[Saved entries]

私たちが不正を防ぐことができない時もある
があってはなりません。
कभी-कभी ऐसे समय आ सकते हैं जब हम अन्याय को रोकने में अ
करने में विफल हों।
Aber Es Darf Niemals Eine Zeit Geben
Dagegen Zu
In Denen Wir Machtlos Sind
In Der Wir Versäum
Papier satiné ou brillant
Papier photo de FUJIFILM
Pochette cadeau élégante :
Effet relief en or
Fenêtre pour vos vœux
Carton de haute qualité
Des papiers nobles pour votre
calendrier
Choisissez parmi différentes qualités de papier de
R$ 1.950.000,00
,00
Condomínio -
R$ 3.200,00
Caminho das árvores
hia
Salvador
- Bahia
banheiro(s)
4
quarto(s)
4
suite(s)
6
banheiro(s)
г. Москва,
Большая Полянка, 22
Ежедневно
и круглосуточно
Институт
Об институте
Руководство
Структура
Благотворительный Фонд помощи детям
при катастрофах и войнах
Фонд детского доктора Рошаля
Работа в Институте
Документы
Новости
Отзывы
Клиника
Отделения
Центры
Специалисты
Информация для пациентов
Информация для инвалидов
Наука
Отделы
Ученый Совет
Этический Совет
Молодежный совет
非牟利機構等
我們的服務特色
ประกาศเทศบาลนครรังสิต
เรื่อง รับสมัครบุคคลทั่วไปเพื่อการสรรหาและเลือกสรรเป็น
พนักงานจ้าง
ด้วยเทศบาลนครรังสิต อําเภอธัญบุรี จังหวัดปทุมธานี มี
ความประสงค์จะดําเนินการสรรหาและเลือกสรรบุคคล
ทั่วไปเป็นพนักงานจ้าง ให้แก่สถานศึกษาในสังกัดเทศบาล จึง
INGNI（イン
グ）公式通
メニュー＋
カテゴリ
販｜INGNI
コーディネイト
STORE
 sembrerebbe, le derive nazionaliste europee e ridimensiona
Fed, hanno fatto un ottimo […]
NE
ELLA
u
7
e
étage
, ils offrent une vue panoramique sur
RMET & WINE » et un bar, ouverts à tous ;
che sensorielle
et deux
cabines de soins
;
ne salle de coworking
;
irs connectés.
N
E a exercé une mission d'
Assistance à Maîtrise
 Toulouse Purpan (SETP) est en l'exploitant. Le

| EXERCISE GOAL |
Across the entries, each line containing the word "Информация" is to be counted once; the total alone is to be given.

| ANSWER |
2